注射を嫌がる子どもには「自分で選ぶ」が効果的!【子ども医療の専門家 CLS に聞く】
病院に行くことや、注射を受けることは、子どもの頃は特に嫌なものですよね。
今回は、診療や注射を嫌がる子にはどう対応したらいいのか、家庭でも覚えておきたい方法を病院で子どもの不安や恐怖心を軽減し、心理社会的支援をおこなうチャイルド・ライフ・スペシャリスト(CLS)協会の会長を務める井上絵未(いのうえ えみ)さんにお伺いしました。
医療の現場で病院嫌いの子どもと向き合うCLS
CLSとして対応が一番多いのは入院をしている子ですが、次に多いのは病院が大嫌いな子です。
外来で来たけど採血しなきゃいけないのは絶対嫌だ!と外来を逃げ回っているだとか、泣いて言葉を発してくれない、目すら合わせてくれない子がいると呼ばれることがあります。
普段一緒に仕事している小児科のスタッフはCLSのことをよく知っているので、小児科外来の看護師さんなどが、この子はCLSが関わるとよさそうだなと判断をして依頼をされます。
子どもと話しながら何が嫌なのか、どう進めればできそうかを一緒に考えていきます。
子どもがこれならできる!という選択肢の用意が重要
採血を嫌がっているお子さんには、紙芝居や絵本などを使ってなぜ痛い思いをして血をとらなければいけないのか、という説明をします。
次に、ぬいぐるみを患者さん役にしたお医者さんごっこで採血の手順を伝え、何をされるのか分からないという怖さを和らげます。

取り組む課題.
1. 本文で、採血を嫌がる子どもへの説明や手順の伝達に使う物として挙がっているものを、すべて挙げてください。
2. 本文によると、CLSとして対応が一番多いのはどのような子か。

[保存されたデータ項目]
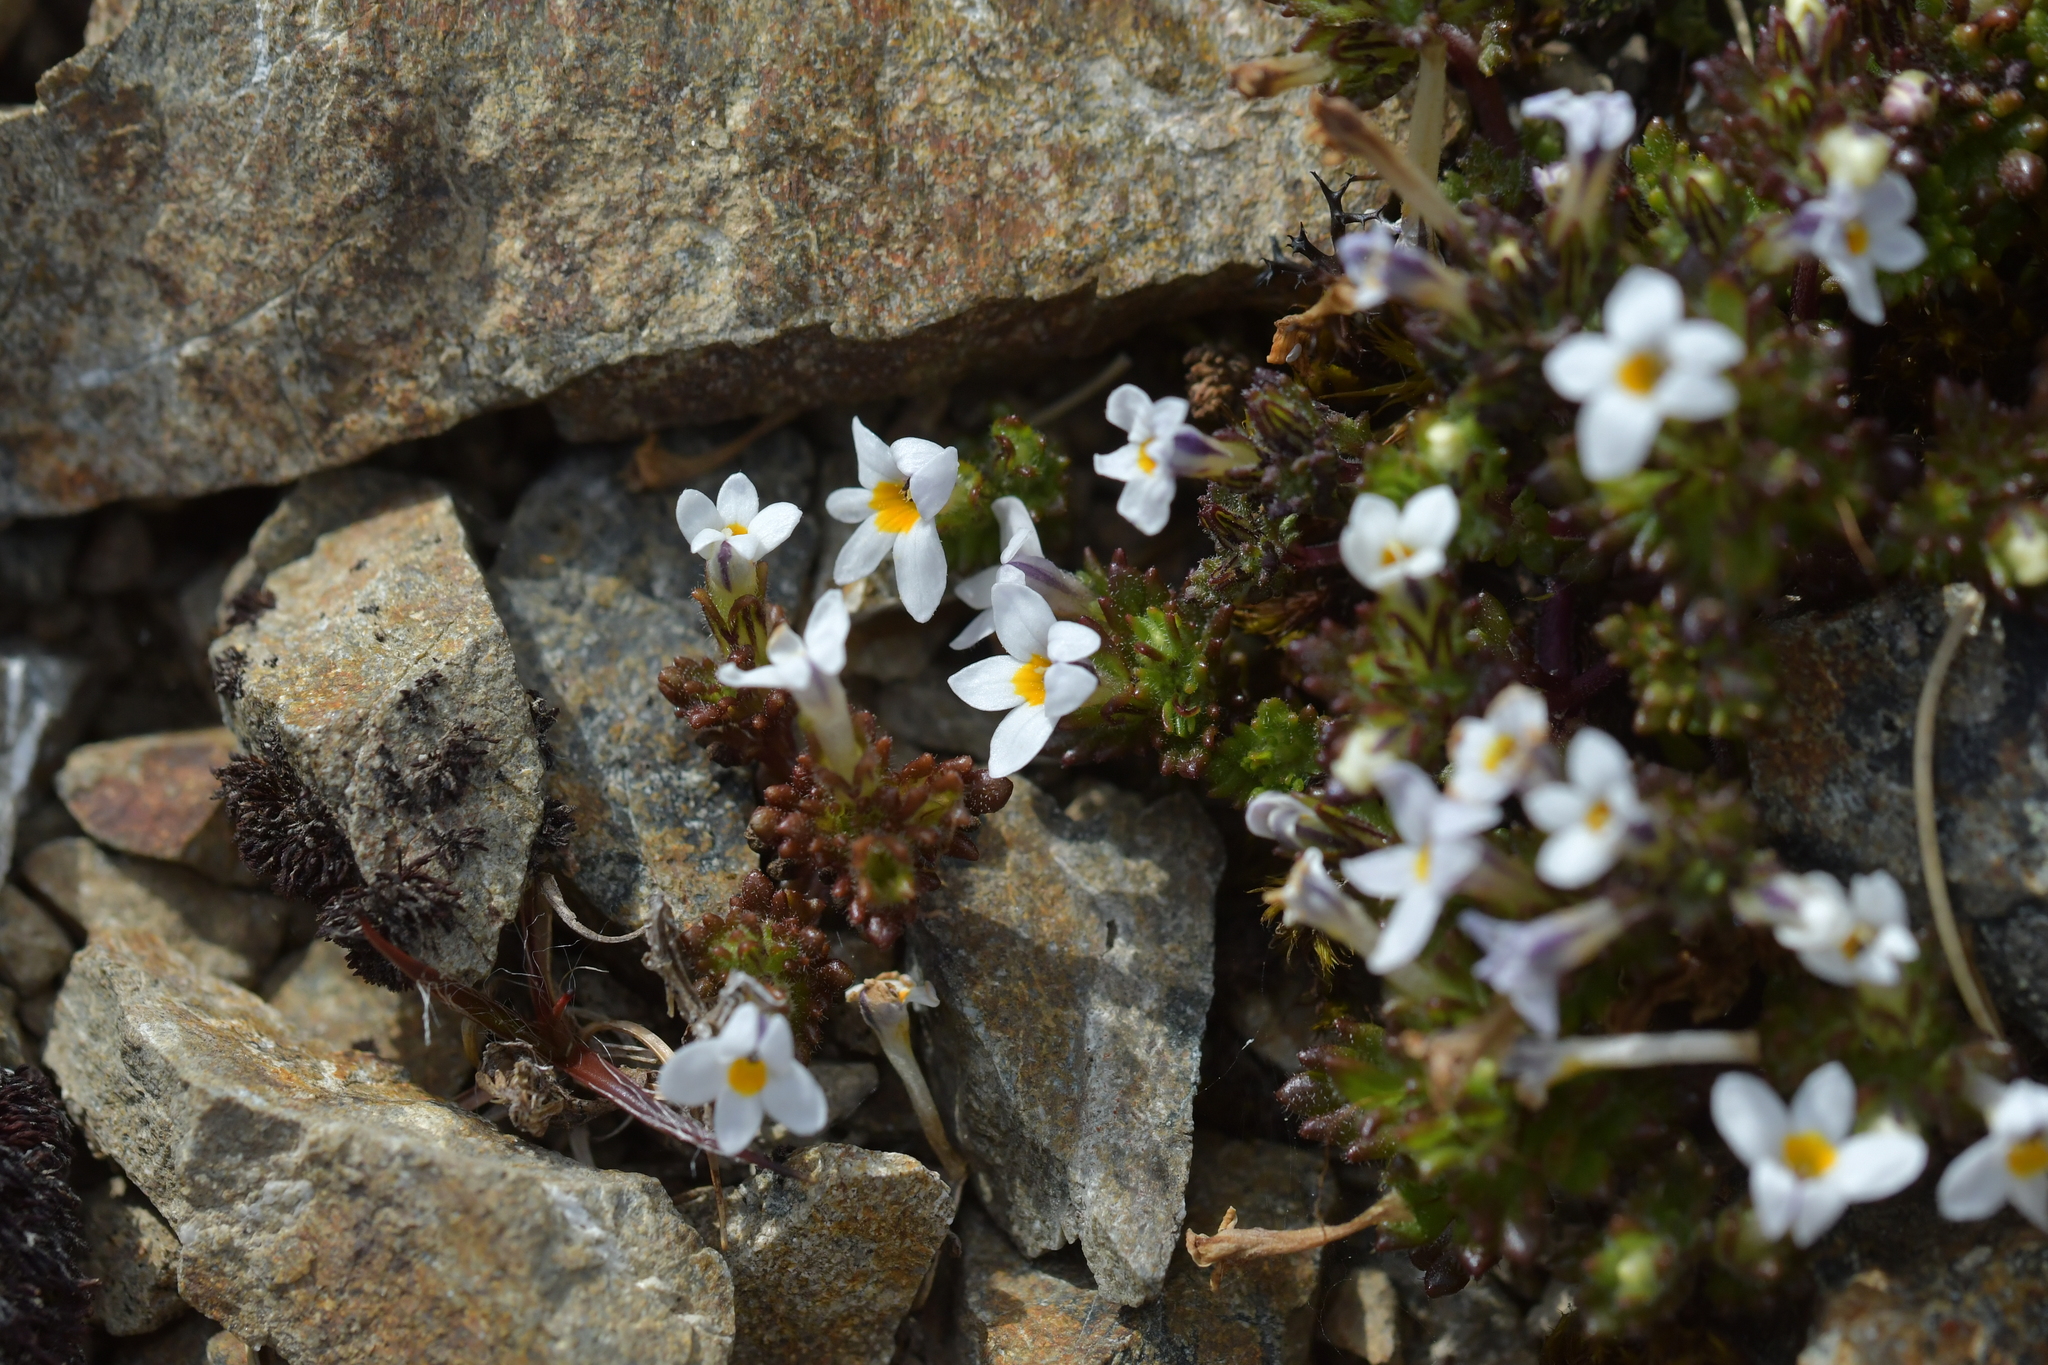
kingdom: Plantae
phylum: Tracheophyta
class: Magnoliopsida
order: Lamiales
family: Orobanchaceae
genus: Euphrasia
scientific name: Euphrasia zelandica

本練習の解答.
1. 紙芝居、絵本、ぬいぐるみ

2. 入院をしている子